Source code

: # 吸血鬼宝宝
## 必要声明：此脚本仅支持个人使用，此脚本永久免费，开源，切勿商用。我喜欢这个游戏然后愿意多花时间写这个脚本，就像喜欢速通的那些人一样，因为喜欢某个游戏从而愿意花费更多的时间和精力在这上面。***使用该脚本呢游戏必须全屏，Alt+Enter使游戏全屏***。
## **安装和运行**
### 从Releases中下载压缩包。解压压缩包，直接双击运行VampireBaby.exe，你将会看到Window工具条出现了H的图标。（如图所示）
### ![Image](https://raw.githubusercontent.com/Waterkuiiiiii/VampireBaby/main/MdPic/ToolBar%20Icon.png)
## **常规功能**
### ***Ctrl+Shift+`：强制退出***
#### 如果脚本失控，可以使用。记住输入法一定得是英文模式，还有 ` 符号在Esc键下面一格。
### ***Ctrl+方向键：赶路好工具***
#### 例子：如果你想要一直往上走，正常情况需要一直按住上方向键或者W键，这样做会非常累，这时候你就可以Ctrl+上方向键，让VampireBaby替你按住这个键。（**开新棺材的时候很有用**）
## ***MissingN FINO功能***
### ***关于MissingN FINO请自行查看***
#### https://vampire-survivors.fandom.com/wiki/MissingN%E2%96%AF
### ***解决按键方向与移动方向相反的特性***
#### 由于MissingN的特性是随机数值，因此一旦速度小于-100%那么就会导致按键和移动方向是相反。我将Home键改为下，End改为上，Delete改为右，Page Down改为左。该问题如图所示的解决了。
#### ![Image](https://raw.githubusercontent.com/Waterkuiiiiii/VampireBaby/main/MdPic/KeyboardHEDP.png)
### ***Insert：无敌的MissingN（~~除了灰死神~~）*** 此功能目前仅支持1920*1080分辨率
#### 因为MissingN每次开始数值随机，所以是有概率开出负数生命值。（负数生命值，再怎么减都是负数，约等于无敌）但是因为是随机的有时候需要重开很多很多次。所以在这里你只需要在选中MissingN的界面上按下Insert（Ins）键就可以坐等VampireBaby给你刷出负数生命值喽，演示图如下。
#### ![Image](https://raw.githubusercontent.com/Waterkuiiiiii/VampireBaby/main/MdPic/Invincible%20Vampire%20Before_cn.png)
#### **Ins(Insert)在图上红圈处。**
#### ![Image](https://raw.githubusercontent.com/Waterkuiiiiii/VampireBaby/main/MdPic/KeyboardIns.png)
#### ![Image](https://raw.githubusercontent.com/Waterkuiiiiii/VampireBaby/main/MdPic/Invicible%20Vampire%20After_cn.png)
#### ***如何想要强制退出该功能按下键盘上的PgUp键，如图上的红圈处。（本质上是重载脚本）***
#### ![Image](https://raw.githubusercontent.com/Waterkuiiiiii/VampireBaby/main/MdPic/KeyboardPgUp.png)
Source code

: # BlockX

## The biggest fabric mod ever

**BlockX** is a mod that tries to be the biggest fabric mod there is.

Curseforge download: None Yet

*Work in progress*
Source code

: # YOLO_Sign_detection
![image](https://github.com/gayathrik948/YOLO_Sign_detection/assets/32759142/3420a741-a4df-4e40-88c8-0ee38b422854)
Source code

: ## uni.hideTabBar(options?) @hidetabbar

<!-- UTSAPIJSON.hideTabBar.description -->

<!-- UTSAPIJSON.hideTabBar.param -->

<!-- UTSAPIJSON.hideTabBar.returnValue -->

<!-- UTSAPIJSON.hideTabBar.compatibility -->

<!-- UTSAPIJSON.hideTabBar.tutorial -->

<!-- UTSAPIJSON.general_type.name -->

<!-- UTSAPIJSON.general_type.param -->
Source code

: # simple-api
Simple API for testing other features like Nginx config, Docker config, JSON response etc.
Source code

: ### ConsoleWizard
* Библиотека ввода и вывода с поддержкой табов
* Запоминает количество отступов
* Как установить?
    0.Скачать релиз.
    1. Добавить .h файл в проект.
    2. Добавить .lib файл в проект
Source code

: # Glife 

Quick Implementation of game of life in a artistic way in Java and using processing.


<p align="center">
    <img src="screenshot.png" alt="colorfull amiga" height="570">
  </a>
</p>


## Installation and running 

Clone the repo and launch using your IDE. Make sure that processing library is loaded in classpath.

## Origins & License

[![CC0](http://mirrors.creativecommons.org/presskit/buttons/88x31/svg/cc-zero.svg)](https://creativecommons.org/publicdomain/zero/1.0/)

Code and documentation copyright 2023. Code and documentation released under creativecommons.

.....

> [Task to complete]
Repeat the material above exactly, including every line.

> [Problem solution]
Source code

: # 吸血鬼宝宝
## 必要声明：此脚本仅支持个人使用，此脚本永久免费，开源，切勿商用。我喜欢这个游戏然后愿意多花时间写这个脚本，就像喜欢速通的那些人一样，因为喜欢某个游戏从而愿意花费更多的时间和精力在这上面。***使用该脚本呢游戏必须全屏，Alt+Enter使游戏全屏***。
## **安装和运行**
### 从Releases中下载压缩包。解压压缩包，直接双击运行VampireBaby.exe，你将会看到Window工具条出现了H的图标。（如图所示）
### ![Image](https://raw.githubusercontent.com/Waterkuiiiiii/VampireBaby/main/MdPic/ToolBar%20Icon.png)
## **常规功能**
### ***Ctrl+Shift+`：强制退出***
#### 如果脚本失控，可以使用。记住输入法一定得是英文模式，还有 ` 符号在Esc键下面一格。
### ***Ctrl+方向键：赶路好工具***
#### 例子：如果你想要一直往上走，正常情况需要一直按住上方向键或者W键，这样做会非常累，这时候你就可以Ctrl+上方向键，让VampireBaby替你按住这个键。（**开新棺材的时候很有用**）
## ***MissingN FINO功能***
### ***关于MissingN FINO请自行查看***
#### https://vampire-survivors.fandom.com/wiki/MissingN%E2%96%AF
### ***解决按键方向与移动方向相反的特性***
#### 由于MissingN的特性是随机数值，因此一旦速度小于-100%那么就会导致按键和移动方向是相反。我将Home键改为下，End改为上，Delete改为右，Page Down改为左。该问题如图所示的解决了。
#### ![Image](https://raw.githubusercontent.com/Waterkuiiiiii/VampireBaby/main/MdPic/KeyboardHEDP.png)
### ***Insert：无敌的MissingN（~~除了灰死神~~）*** 此功能目前仅支持1920*1080分辨率
#### 因为MissingN每次开始数值随机，所以是有概率开出负数生命值。（负数生命值，再怎么减都是负数，约等于无敌）但是因为是随机的有时候需要重开很多很多次。所以在这里你只需要在选中MissingN的界面上按下Insert（Ins）键就可以坐等VampireBaby给你刷出负数生命值喽，演示图如下。
#### ![Image](https://raw.githubusercontent.com/Waterkuiiiiii/VampireBaby/main/MdPic/Invincible%20Vampire%20Before_cn.png)
#### **Ins(Insert)在图上红圈处。**
#### ![Image](https://raw.githubusercontent.com/Waterkuiiiiii/VampireBaby/main/MdPic/KeyboardIns.png)
#### ![Image](https://raw.githubusercontent.com/Waterkuiiiiii/VampireBaby/main/MdPic/Invicible%20Vampire%20After_cn.png)
#### ***如何想要强制退出该功能按下键盘上的PgUp键，如图上的红圈处。（本质上是重载脚本）***
#### ![Image](https://raw.githubusercontent.com/Waterkuiiiiii/VampireBaby/main/MdPic/KeyboardPgUp.png)
Source code

: # BlockX

## The biggest fabric mod ever

**BlockX** is a mod that tries to be the biggest fabric mod there is.

Curseforge download: None Yet

*Work in progress*
Source code

: # YOLO_Sign_detection
![image](https://github.com/gayathrik948/YOLO_Sign_detection/assets/32759142/3420a741-a4df-4e40-88c8-0ee38b422854)
Source code

: ## uni.hideTabBar(options?) @hidetabbar

<!-- UTSAPIJSON.hideTabBar.description -->

<!-- UTSAPIJSON.hideTabBar.param -->

<!-- UTSAPIJSON.hideTabBar.returnValue -->

<!-- UTSAPIJSON.hideTabBar.compatibility -->

<!-- UTSAPIJSON.hideTabBar.tutorial -->

<!-- UTSAPIJSON.general_type.name -->

<!-- UTSAPIJSON.general_type.param -->
Source code

: # simple-api
Simple API for testing other features like Nginx config, Docker config, JSON response etc.
Source code

: ### ConsoleWizard
* Библиотека ввода и вывода с поддержкой табов
* Запоминает количество отступов
* Как установить?
    0.Скачать релиз.
    1. Добавить .h файл в проект.
    2. Добавить .lib файл в проект
Source code

: # Glife 

Quick Implementation of game of life in a artistic way in Java and using processing.


<p align="center">
    <img src="screenshot.png" alt="colorfull amiga" height="570">
  </a>
</p>


## Installation and running 

Clone the repo and launch using your IDE. Make sure that processing library is loaded in classpath.

## Origins & License

[![CC0](http://mirrors.creativecommons.org/presskit/buttons/88x31/svg/cc-zero.svg)](https://creativecommons.org/publicdomain/zero/1.0/)

Code and documentation copyright 2023. Code and documentation released under creativecommons.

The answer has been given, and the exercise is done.